___ Source records ___

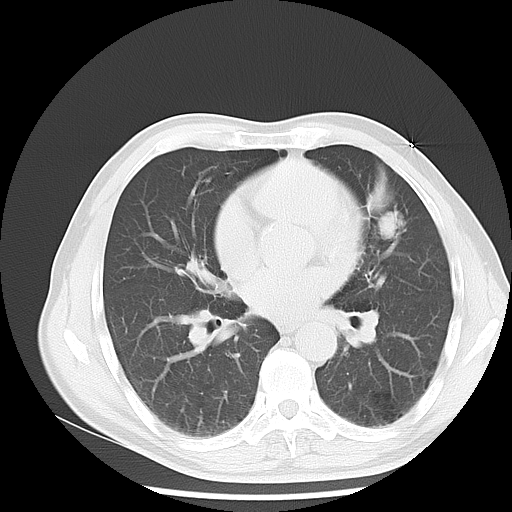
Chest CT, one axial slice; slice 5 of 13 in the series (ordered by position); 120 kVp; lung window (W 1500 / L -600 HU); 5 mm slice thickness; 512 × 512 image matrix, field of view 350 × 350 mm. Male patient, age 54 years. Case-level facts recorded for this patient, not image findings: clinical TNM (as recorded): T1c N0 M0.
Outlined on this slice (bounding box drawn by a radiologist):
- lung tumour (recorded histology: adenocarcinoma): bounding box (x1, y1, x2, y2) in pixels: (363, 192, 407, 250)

___
___ Source records ___

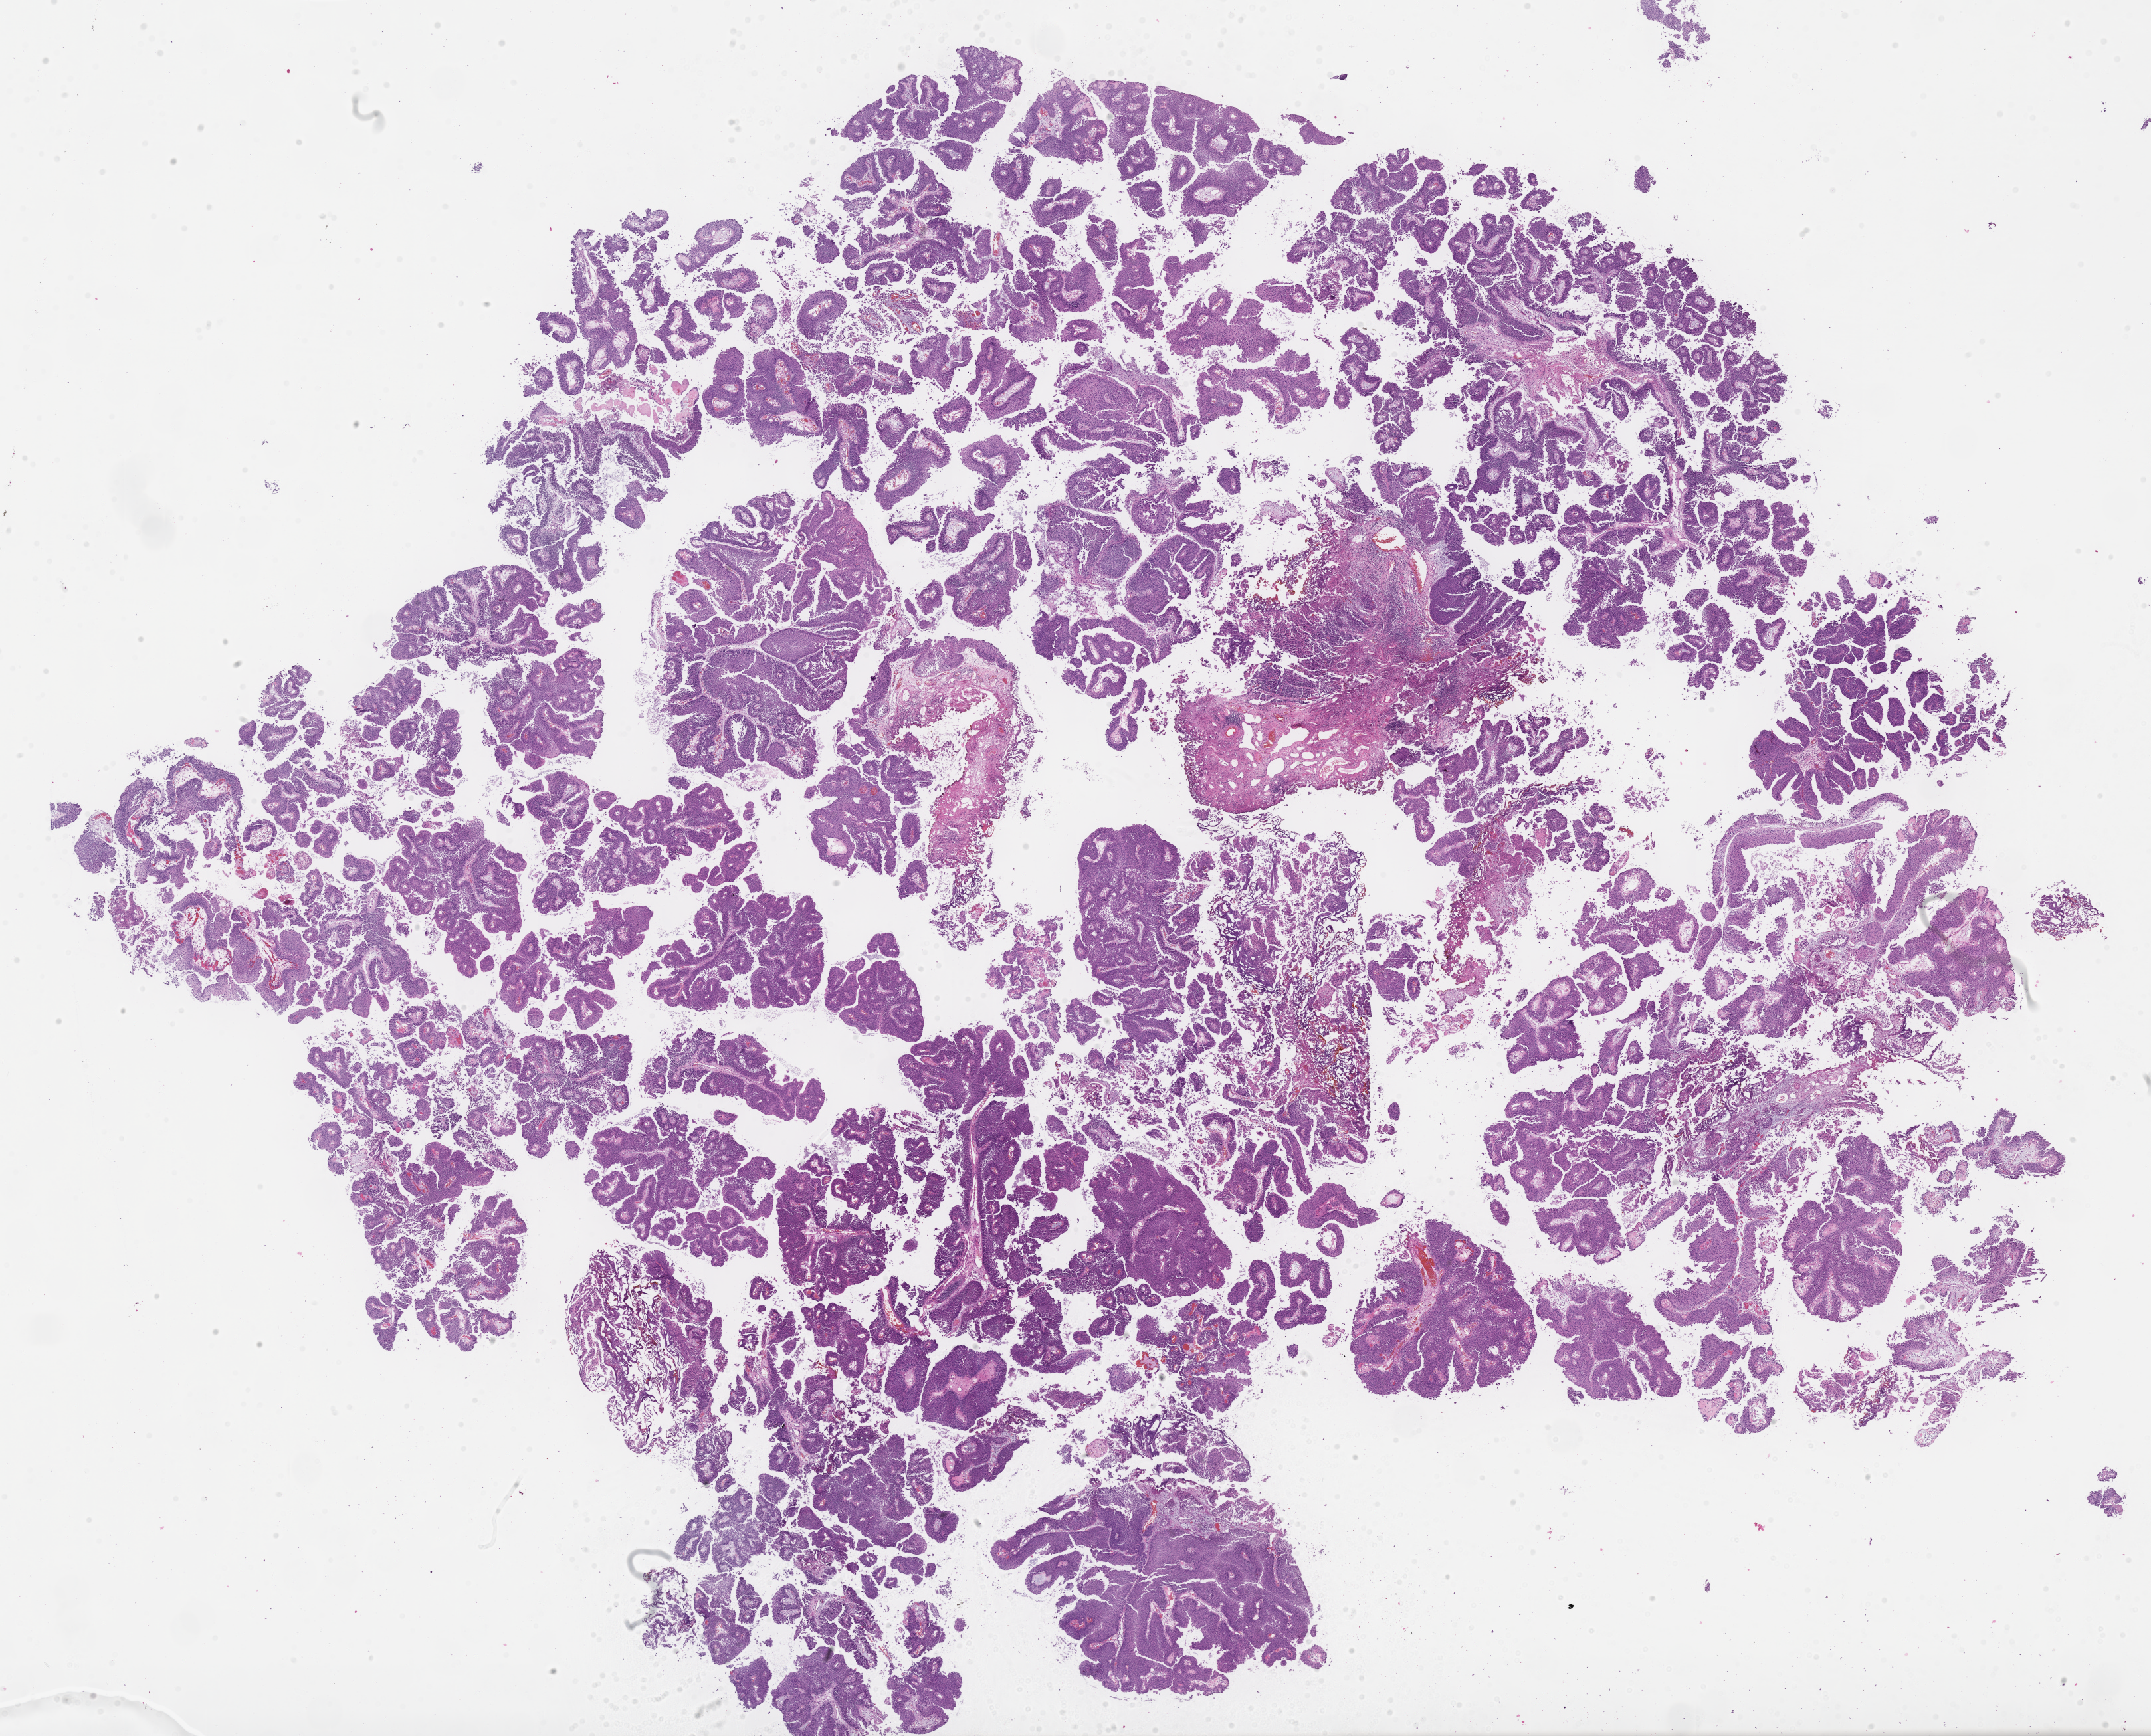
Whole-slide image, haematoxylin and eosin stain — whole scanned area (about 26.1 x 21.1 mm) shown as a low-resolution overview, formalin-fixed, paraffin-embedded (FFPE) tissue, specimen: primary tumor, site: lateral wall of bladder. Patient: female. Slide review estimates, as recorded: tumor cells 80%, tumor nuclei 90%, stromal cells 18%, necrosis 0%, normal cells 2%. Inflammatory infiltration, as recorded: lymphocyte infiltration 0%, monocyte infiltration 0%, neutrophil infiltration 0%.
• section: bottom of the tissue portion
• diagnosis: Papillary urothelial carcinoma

___

In the entries above, find the line with "Chest CT, one" and the line with "Outlined on this", then restate word for word both of them and every line between, with nothing more.

Chest CT, one axial slice; slice 5 of 13 in the series (ordered by position); 120 kVp; lung window (W 1500 / L -600 HU); 5 mm slice thickness; 512 × 512 image matrix, field of view 350 × 350 mm. Male patient, age 54 years. Case-level facts recorded for this patient, not image findings: clinical TNM (as recorded): T1c N0 M0.
Outlined on this slice (bounding box drawn by a radiologist):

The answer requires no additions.